Where the line with "180 mm. Female patient." appears below, start writing out lines exactly, and finish with the line with "on this slice (semi-automatic segmentation, software-assisted", which is included; write out nothing else.

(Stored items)
******
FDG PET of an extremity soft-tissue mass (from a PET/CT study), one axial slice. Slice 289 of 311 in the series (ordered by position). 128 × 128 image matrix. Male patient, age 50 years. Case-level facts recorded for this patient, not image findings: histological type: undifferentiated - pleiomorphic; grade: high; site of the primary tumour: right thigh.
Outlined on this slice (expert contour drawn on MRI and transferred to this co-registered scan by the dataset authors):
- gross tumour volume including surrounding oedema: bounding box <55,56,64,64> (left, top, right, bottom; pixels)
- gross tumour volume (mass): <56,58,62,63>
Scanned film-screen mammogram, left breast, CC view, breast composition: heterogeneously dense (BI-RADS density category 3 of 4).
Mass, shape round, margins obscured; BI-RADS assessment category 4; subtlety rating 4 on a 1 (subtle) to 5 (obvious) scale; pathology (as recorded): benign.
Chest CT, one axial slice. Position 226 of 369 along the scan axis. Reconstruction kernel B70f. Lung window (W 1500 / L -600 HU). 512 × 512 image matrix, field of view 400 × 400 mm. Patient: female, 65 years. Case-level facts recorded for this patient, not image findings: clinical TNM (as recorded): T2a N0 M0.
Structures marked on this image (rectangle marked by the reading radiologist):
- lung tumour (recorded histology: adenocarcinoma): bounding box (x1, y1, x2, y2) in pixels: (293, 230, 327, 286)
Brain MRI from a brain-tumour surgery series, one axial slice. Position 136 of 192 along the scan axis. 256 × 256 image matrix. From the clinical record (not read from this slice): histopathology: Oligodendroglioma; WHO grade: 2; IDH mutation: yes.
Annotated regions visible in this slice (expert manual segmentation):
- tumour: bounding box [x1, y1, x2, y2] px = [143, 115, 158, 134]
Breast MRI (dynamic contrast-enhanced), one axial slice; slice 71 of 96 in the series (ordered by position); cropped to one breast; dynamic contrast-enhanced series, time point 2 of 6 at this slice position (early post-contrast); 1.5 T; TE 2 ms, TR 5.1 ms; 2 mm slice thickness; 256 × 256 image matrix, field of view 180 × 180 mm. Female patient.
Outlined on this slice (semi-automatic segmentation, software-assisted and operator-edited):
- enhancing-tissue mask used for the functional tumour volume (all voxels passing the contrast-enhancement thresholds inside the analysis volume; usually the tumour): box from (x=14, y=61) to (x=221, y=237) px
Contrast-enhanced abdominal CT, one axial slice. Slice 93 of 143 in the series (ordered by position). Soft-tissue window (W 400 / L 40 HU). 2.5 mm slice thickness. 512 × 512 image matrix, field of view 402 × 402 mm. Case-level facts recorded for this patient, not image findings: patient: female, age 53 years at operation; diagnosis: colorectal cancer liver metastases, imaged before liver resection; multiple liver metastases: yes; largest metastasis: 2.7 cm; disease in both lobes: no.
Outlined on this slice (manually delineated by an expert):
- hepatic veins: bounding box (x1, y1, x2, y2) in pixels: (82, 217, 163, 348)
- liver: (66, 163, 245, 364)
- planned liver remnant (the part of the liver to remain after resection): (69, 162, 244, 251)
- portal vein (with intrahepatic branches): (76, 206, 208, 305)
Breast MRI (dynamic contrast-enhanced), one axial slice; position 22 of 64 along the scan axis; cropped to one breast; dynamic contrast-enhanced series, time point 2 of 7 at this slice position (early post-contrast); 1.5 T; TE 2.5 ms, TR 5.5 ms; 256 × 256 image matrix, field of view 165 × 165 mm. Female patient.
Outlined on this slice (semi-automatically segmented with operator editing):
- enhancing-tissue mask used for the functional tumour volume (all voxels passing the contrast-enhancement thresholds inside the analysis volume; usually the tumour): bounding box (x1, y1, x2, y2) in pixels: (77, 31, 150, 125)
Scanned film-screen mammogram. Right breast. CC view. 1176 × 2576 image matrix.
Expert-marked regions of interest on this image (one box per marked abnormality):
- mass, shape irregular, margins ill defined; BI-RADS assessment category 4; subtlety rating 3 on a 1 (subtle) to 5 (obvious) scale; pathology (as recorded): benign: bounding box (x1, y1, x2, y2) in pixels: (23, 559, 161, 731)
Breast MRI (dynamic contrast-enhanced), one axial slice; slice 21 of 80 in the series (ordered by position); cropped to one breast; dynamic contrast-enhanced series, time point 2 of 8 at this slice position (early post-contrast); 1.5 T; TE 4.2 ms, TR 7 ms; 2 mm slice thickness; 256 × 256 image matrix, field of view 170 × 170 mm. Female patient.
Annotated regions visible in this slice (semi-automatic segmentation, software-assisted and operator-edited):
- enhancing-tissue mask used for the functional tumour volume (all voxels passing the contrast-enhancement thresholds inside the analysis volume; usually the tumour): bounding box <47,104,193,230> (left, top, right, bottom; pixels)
******
§ Solution to this task:
Breast MRI (dynamic contrast-enhanced), one axial slice; slice 71 of 96 in the series (ordered by position); cropped to one breast; dynamic contrast-enhanced series, time point 2 of 6 at this slice position (early post-contrast); 1.5 T; TE 2 ms, TR 5.1 ms; 2 mm slice thickness; 256 × 256 image matrix, field of view 180 × 180 mm. Female patient.
Outlined on this slice (semi-automatic segmentation, software-assisted and operator-edited):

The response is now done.